Grief and rage are real. They're also exhausting to carry alone. And when Thanksgiving becomes primarily a space where Black folks gather to process what's been done to them, something shifts. The gathering can become heavy with justified pain. Relatives leave drained rather than restored. The table that was supposed to be a refuge becomes another place where the weight of the world is the main course.
This is a delicate balance. It's not about denying pain or pretending things are okay when they're not. It's about whether this particular gathering can also be a space for laughter that has nothing to do with coping. For inside jokes that belong only to this family. For appreciation of the people actually sitting at the table. For the kind of fun and lightness that feels like an act of resistance precisely because the world tells us we shouldn't have it.
Consider: What are you needing from this gathering? Do you need it to be primarily a space to process and grieve? Or can it be a mix? Can grief and rage have room to breathe and can you also laugh at your uncle's terrible jokes, appreciate the food someone spent hours making, notice the ways people show up for each other?
You get to decide. And that decision shapes what you bring to the table and how you experience it. Years of navigating spaces where you've had to manage other people's comfort can create patterns where you only show up with your struggle, because that feels most real, most honest. But you're more than your pain. Your joy, your humor, your capacity to be playful—these are also true.
What do you actually need tomorrow to feel whole rather than just processed? That might look like: setting a time limit on heavy conversations. Creating a buddy system with someone you can make eye contact with when things get heavy. Planning what lightness or humor you want to bring. Giving yourself permission to laugh without guilt. Leaving a conversation that's become too much—not because you're weak, but because you're protecting your own capacity to show up with more than just your wound.
The Larger Context
Individual gatherings exist within systems. One Thanksgiving table where someone feels genuinely safe and seen doesn't undo systemic racism or historical trauma. But it also isn't insignificant. Somatic experiences—of being held, respected, truly listened to—create different imprints on our nervous systems. They're tiny counterexperiences to the larger world.

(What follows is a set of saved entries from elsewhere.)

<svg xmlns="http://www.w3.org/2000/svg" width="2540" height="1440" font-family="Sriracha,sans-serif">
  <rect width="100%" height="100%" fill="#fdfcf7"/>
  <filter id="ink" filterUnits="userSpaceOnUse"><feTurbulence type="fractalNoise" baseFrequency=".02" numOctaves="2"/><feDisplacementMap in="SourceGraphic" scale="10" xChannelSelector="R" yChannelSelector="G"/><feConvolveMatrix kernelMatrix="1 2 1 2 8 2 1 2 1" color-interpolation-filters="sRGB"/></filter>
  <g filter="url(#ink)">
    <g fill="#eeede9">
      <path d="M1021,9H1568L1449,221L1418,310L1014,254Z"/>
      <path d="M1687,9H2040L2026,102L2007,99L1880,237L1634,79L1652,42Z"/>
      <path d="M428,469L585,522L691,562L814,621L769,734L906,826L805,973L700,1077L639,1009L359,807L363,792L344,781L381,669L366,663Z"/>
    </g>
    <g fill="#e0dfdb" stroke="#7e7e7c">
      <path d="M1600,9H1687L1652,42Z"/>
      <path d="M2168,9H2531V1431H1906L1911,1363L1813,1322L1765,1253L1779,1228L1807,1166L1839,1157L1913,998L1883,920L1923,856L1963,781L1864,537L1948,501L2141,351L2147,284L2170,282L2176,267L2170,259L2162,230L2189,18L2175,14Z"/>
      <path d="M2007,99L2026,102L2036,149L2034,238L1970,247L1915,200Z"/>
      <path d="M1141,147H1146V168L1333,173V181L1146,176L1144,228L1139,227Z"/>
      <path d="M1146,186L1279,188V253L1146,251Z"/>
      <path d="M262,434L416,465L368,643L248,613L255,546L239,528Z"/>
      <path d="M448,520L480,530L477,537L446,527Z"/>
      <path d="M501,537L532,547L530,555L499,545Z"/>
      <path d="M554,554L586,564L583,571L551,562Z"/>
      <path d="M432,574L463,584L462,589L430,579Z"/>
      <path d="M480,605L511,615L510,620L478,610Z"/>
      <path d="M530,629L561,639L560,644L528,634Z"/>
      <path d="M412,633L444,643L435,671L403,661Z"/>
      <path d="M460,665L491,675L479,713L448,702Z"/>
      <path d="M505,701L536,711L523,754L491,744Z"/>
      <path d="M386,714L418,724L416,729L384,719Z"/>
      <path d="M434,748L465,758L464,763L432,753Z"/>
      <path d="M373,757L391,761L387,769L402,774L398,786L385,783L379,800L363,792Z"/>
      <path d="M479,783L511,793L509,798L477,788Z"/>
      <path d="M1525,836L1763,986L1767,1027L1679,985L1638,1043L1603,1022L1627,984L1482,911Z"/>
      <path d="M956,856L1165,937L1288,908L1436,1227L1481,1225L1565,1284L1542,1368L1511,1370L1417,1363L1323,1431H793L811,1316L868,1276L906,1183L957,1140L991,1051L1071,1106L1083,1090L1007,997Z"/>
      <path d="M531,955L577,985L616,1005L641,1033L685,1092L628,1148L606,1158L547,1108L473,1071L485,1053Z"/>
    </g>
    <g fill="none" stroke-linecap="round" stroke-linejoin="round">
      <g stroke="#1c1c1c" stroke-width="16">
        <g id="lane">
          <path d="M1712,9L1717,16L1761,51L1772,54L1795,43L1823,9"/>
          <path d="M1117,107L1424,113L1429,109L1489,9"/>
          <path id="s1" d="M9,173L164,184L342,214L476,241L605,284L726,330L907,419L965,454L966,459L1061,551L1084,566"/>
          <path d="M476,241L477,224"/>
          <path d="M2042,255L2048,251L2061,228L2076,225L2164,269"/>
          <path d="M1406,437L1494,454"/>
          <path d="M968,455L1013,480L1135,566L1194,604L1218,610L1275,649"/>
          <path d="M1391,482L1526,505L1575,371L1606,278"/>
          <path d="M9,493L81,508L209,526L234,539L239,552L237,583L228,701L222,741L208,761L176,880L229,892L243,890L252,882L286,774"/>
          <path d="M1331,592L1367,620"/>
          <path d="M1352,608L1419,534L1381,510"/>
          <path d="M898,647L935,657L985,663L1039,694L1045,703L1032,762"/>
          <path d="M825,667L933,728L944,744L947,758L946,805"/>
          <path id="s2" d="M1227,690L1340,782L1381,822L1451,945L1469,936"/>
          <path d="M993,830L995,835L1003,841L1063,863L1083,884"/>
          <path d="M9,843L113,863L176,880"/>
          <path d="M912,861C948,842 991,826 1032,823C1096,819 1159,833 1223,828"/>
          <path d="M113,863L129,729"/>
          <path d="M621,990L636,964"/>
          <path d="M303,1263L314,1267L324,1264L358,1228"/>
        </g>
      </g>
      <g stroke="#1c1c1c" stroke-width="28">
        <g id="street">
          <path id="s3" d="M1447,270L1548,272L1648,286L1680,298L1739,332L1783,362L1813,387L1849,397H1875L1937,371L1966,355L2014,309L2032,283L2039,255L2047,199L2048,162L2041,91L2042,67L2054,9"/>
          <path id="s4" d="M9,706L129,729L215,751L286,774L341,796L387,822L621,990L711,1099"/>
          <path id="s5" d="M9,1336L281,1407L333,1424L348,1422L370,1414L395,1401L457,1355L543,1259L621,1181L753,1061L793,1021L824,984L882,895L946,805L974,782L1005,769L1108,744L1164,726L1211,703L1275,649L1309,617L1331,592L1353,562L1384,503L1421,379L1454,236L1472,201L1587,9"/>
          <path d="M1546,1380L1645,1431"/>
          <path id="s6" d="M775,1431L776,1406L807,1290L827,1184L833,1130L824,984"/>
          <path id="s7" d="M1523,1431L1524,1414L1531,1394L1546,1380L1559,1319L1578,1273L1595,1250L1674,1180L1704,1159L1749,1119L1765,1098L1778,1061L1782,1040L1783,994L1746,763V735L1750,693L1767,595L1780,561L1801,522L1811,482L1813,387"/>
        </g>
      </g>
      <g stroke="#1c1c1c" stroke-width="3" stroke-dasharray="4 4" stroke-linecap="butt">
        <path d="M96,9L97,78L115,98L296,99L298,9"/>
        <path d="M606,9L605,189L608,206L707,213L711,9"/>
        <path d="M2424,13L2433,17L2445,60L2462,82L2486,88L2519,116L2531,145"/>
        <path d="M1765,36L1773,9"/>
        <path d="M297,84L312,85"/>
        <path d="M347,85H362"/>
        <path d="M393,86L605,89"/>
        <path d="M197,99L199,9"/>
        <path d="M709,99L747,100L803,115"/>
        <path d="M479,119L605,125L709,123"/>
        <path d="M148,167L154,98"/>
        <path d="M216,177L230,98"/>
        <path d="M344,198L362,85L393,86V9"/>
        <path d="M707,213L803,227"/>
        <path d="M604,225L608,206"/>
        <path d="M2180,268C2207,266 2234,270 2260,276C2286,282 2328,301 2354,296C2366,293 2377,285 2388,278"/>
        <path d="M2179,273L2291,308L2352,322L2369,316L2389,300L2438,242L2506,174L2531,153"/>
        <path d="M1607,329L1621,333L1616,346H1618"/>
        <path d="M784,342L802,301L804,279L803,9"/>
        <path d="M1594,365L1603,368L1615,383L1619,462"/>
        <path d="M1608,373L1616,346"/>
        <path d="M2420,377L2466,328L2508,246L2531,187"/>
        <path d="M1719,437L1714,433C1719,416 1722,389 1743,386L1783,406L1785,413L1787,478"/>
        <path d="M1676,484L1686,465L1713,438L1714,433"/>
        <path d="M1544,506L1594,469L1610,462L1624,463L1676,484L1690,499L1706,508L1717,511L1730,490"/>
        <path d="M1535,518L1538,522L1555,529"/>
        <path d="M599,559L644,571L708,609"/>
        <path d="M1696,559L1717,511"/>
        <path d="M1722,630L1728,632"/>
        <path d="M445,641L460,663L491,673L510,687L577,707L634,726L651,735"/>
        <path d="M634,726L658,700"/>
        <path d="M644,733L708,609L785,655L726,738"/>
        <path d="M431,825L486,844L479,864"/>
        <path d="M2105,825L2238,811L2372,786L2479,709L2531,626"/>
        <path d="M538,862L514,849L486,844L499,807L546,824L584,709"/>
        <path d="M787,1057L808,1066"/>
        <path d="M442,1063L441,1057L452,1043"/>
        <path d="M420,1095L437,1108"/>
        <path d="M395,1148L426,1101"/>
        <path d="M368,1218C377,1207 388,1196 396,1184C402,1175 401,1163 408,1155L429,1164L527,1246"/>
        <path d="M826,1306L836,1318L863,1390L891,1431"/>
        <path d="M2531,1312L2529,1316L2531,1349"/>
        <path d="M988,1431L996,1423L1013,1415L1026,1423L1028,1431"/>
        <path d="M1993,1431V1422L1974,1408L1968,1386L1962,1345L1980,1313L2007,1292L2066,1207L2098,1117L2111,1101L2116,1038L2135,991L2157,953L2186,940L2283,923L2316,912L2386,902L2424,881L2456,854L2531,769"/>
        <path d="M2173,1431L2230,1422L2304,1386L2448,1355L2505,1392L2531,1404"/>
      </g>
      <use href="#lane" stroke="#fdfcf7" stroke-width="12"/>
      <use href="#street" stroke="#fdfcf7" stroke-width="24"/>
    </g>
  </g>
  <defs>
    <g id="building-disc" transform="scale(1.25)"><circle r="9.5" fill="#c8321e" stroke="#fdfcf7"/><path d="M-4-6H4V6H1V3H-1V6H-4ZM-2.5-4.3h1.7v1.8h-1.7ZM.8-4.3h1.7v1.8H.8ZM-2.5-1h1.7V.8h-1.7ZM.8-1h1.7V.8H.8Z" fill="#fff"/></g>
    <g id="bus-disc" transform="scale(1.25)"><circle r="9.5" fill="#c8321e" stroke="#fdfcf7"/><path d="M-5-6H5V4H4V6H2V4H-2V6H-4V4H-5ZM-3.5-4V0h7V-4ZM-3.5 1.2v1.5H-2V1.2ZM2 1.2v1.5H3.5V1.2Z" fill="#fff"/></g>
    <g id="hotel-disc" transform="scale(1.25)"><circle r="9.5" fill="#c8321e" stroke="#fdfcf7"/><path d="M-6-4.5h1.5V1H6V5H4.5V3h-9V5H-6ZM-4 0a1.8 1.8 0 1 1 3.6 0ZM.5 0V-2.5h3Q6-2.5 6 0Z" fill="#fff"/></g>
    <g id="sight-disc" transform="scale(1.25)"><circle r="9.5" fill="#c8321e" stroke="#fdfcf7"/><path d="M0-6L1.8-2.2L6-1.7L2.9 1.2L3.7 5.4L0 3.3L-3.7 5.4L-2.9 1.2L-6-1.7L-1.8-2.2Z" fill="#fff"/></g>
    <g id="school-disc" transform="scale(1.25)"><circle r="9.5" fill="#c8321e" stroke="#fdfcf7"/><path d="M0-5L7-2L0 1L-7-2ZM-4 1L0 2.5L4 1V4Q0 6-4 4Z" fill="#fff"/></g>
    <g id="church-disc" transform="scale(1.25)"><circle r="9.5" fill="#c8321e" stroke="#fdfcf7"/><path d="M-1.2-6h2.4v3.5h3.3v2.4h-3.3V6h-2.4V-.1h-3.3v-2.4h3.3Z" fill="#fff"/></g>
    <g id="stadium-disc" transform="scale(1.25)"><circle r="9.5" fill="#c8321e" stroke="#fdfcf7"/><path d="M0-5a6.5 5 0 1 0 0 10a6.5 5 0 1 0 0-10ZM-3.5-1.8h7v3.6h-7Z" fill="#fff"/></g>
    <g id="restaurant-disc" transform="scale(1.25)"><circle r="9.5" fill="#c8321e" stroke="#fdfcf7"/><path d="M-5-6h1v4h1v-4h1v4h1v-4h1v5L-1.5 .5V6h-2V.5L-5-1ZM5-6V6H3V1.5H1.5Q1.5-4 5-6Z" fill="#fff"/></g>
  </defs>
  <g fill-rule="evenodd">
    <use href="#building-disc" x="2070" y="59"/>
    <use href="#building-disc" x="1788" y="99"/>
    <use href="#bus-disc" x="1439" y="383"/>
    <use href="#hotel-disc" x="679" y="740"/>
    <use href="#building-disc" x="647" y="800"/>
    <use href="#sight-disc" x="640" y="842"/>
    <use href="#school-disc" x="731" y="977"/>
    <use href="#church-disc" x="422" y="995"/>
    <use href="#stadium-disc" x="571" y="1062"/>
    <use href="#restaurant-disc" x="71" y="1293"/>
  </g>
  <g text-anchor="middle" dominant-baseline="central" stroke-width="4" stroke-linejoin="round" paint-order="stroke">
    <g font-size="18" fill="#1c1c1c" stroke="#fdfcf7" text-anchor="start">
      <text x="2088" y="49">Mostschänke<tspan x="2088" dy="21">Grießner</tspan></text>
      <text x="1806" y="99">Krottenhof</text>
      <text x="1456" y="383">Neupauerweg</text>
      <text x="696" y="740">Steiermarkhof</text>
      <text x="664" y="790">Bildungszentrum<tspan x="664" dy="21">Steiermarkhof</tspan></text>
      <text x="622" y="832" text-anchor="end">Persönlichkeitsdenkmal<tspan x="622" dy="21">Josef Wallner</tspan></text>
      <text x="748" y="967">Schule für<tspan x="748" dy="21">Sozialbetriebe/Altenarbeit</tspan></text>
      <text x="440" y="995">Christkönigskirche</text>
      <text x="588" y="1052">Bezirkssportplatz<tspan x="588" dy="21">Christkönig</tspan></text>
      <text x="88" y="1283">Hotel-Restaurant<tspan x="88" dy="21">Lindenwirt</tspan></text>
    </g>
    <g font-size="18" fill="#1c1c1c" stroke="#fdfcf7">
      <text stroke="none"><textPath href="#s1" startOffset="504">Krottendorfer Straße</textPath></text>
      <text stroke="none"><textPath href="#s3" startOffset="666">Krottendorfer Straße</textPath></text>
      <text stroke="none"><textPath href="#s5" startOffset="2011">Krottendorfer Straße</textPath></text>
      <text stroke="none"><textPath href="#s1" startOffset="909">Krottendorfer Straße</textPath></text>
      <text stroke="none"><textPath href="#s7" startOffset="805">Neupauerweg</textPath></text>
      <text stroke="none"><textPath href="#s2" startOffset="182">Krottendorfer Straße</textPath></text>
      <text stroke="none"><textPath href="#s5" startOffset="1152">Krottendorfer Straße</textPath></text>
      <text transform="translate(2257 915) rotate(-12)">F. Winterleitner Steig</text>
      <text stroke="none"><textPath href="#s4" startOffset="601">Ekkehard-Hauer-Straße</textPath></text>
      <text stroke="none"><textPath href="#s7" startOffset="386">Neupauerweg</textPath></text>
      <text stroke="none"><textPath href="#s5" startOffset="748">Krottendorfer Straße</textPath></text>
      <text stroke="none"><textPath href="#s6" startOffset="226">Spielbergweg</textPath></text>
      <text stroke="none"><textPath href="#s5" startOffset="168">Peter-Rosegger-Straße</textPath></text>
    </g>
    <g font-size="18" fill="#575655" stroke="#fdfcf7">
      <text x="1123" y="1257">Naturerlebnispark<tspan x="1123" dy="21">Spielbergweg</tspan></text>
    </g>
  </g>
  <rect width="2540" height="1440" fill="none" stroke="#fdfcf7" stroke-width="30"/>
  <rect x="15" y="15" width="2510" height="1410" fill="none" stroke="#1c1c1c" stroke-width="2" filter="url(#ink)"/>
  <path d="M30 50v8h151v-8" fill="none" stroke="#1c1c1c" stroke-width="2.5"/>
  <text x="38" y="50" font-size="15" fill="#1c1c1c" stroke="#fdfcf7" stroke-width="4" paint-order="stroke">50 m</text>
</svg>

More importantly, when you create intentional psychological space, you're practicing something. You're learning what it feels like to respect boundaries. To listen without defending. To hold complexity. To notice patterns of exclusion or dismissal and interrupt them. These practices, accumulated across many conversations and gatherings, actually do shift culture—not through individual goodwill, but through repeated, consistent behavior.
This is how systemic change happens in part: through the accumulated micro-choices of people who are paying attention and choosing differently.
Tomorrow
As you prepare for tomorrow—whether you're cooking, arriving with a dish, or simply showing up—the question worth asking isn't "Will this be perfect?" It won't be. The question is: "What psychological space am I helping to create, and am I doing that with awareness?"
Notice your nervous system. Notice others'. Pay attention to who's talking and who's gone quiet. Notice patterns of inclusion and exclusion happening in real time. You won't get it all right, and that's okay. Getting it partially right, with genuine intention and the willingness to notice when you've missed something, is already different.
Thanksgiving tables can be spaces of genuine connection across difference. They can be places where people—including Black folks navigating a holiday built on a lie—actually feel welcomed and held. Not because we ignore the larger context, but because we stay aware of it while choosing, in this moment, to create something intentional.
That's what's available to you tomorrow. Not perfection. Just presence, intention, and the willingness to think critically about the space you're creating.